“It’s been almost eight weeks since the suspension of regular treatment. Since then, we’ve only dealt with dental emergencies, ”said Paul Blanchard, executive director of the New Brunswick Dental Society.
Dentists and their staff prepare to see patients while following the appropriate guidelines provided by the Ministry of Public Health.
Blanchard said dentists would initially prioritize patients with urgent dental needs.
“We had a kind of rigid definition of what an emergency was. So it was facial or vehicular trauma or prolonged bleeding or swelling or pain that was unmanageable. “
Blanchard said that everything else had not been treated at the office but could have been treated with a prescription.
“So now we’re a little bit behind and we want to make sure in the first two to three weeks that dentists are really taking the time to put their resources into treating these patients.” “
Preselection before the visit
Patients will be screened by a call from the office to ensure that they have no symptoms associated with COVID-19. They can also have their temperature taken on arrival.
“We are going to ask them to wear a community mask. We will ask people to stay in their car when they arrive at the dental office and to call to let them know they are there. “
Blanchard said it was to avoid having people in the waiting room.

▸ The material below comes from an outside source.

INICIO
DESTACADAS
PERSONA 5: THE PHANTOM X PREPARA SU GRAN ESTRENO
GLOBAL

“So there are a lot of things going to happen before you even set foot in the dental office. “
Unless it is a young child or someone who needs help, people should go to the office alone.

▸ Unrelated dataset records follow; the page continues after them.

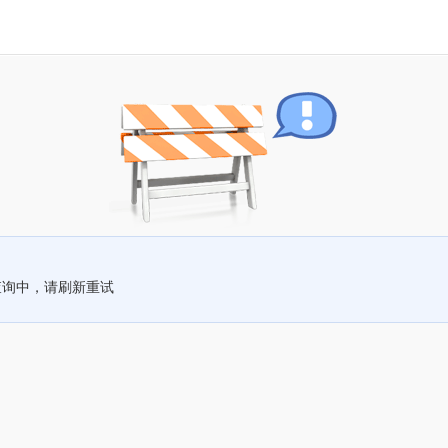
查询中，请刷新重试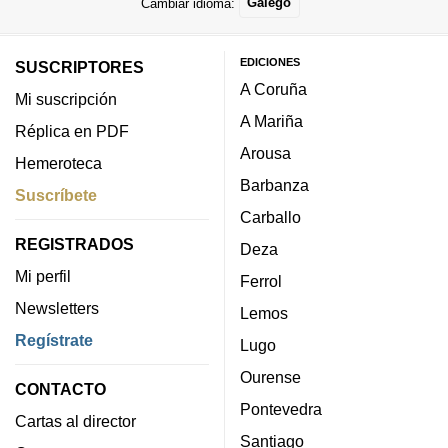
Cambiar idioma:
Galego
EDICIONES
SUSCRIPTORES
A Coruña
Mi suscripción
A Mariña
Réplica en PDF
Arousa
Hemeroteca
Barbanza
Suscríbete
Carballo
REGISTRADOS
Deza
Mi perfil
Ferrol
Newsletters
Lemos
Regístrate
Lugo
Ourense
CONTACTO
Pontevedra
Cartas al director
Santiago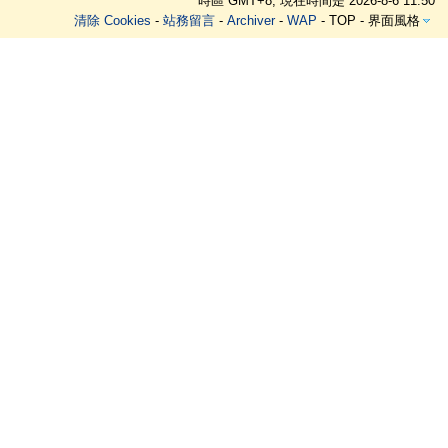
時區 GMT+8, 現在時間是 2026-8-6 11:50
清除 Cookies
-
站務留言
-
Archiver
-
WAP
-
TOP
-
界面風格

Dental hygienists will not resume cleaning and preventive dental care until June 1.
Blanchard said that slow or gradual opening will allow dentists and staff to get used to the new protocols with physical distance to the workplace.
“Initially, we don’t see a business as usual approach. We certainly see this as a gradual return. Initially, this could represent 30 to 60% of what a dental office could have done before COVID. “
Blanchard said they are also telling dentists to space the schedule more than they normally would to make sure there is no interaction between patients.
For anyone concerned about the treatment and transmission of COVID-19, the province said in a technical briefing on May 8 that dental clinics are experts in hygiene and sterilization. If the appropriate screening protocols are followed, the risk of transmission would be very low.